# [TASKS]
1. List the yield-generating strategies that the Origin Protocol text names as examples.
2. Go on with the Origin Protocol text, starting after its last sentence.

# [PROVIDED TEXT]
↓
Origin’s OTokens serve as a powerful tool for users, offering the opportunity to earn additional sustainable yield on stablecoins and LSTs.
What is Origin Protocol?
Origin Protocol’s DeFi arm, Origin DeFi, brings two interesting products to the table: Origin Dollar (OUSD) and Origin Ether (OETH). Appropriately dubbed ‘OTokens,’ they both aim to provide increased benefits to users, such as higher returns, self-custodian control, and passive returns. What sets them apart is the elimination of complex staking processes, the absence of lock-up periods, and continuous compounding.
Firstly, OUSD is a stablecoin pegged to the US Dollar, designed to optimize user dollar wealth, while OETH as the name suggests tracks the value of ETH with its main job being to maximize the accumulation of ETH.
Although they both share the same core contracts, their differences lie in the backing collateral they utilize. OETH uses ETH as well as LSTs (Liquid Staking Tokens) instead of a basket of stablecoins like OUSD. It’s important to note that 1 OETH is always equal to 1 ETH, and much like Vesper, Origin prioritizes security. This is evident in the eight rigorous audits for OUSD and ten for OETH’s smart contracts.
So how is this even possible? Quite simply, Origin is able to accomplish this through diverse yield-generating strategies (such as Curve, Aave, and Compound), which enables continuous earning and compounding without any need for the user to intervene.
What ends up happening is users are able to seamlessly earn competitive returns from a variety of LSTs and DeFi strategies, through a unique up-only rebasing approach. At the same time, they maintain the flexibility to move and use their assets without the hassle of exiting complex positions or dealing with hefty gas fees.
What is OUSD?
Now, most of us are familiar with the concept of stablecoins, like USDT, which are backed by the US Dollar. Yet, Origin noticed a gap: while stablecoins are stable, they don’t inherently generate yield. To address this, as mentioned above, Origin devised OUSD, a currency that enables users to earn yield on stablecoins passively in a risk-adjusted manner from DeFi blue-chips, all available in their wallet of choice. Traditionally, if you wanted to generate yield from your stablecoins, you’d have to lock them in a smart contract, sacrificing their liquidity.
↑
# [GIVEN MATERIAL]
↓
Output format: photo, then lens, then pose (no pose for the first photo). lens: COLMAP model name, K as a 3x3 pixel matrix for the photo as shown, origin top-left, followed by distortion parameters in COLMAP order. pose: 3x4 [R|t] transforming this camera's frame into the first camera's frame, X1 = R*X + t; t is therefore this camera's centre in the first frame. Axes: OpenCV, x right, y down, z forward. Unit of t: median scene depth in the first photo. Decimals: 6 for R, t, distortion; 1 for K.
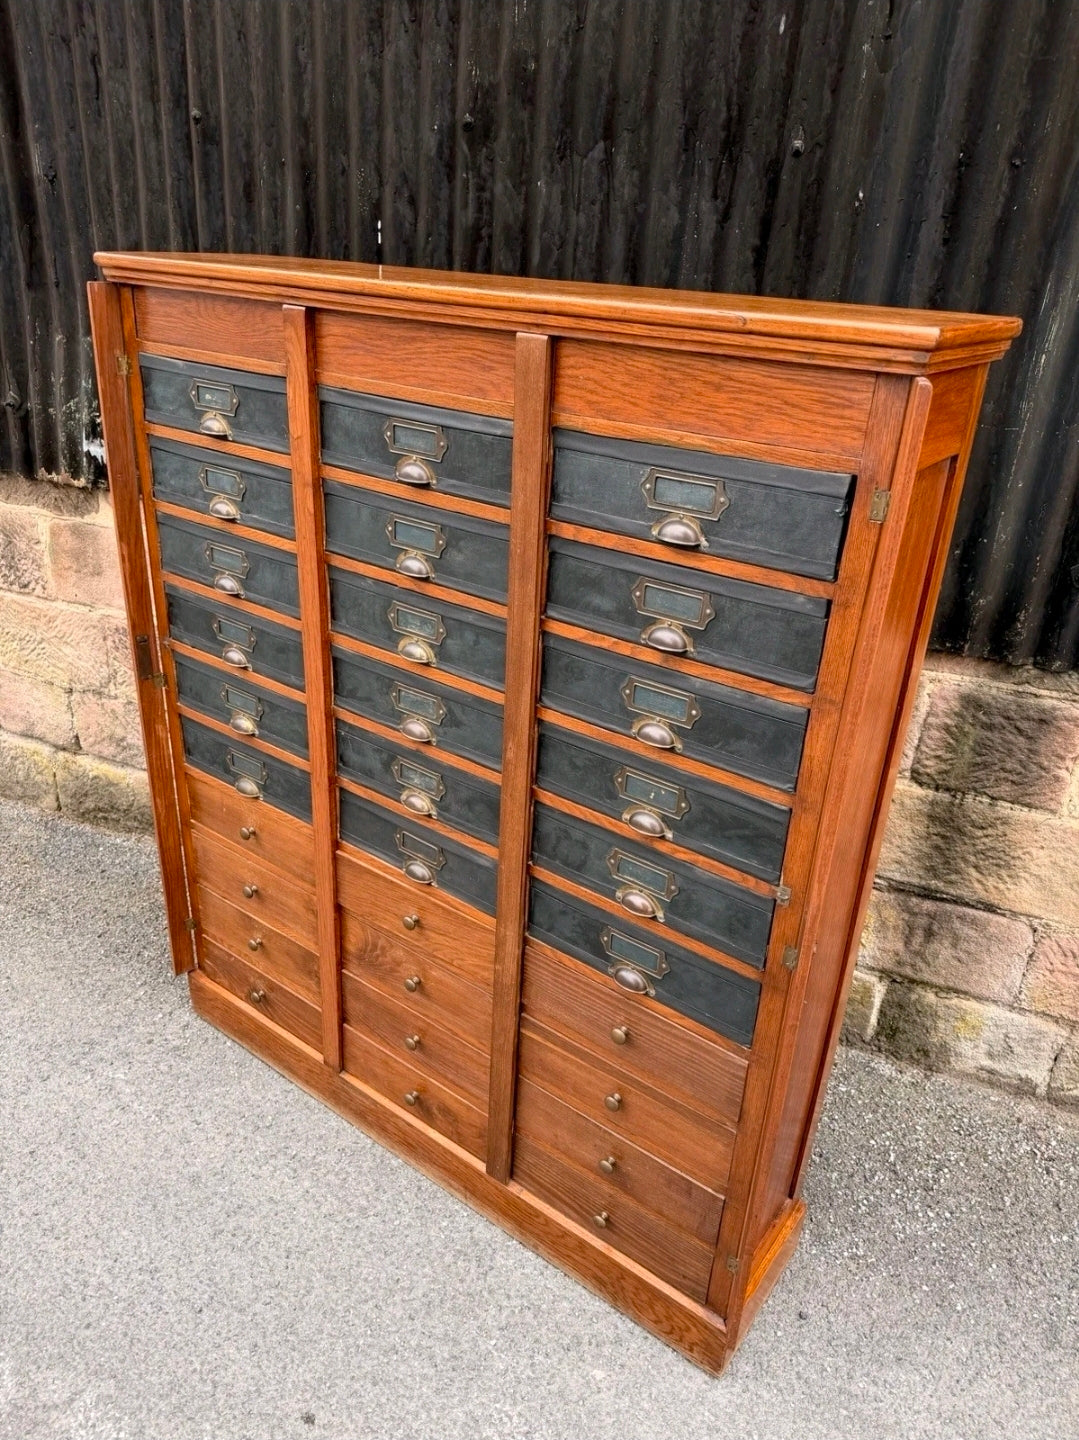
↑
# [ANSWERS]
1. Curve, Aave, Compound

2.
For instance, if you were looking to create passive income from your idle USDC, you might deposit it into a lending protocol like Aave or yield aggregator such as Vesper. While this works for those content with letting their capital sit and accumulate benefits, it’s less than ideal for those who’d like to actually utilize their assets more dynamically, all while still earning yield. Origin’s solution to this issue is OUSD.
Although it’s still a stablecoin and maintains its peg with the US Dollar, it stands apart by offering liquidity and the ability to earn yield while being actively utilized across DeFi. The process is relatively simple: Origin Dollar’s stablecoin collateral is sent to whitelisted DeFi strategies based on OGV stakers weekly allocation votes. Origin DeFi Governance (OGV) stakers also accrue fees from the protocol and manage the OGV DAO treasury. In order for new DeFi strategies to be added to OUSD, a proposal to add the strategy must pass through governance.
As you hold your OUSD, your earnings automatically increase and compound, with no manual action required. You don’t need to stake tokens or lock them up, simply sit back and watch your balance grow.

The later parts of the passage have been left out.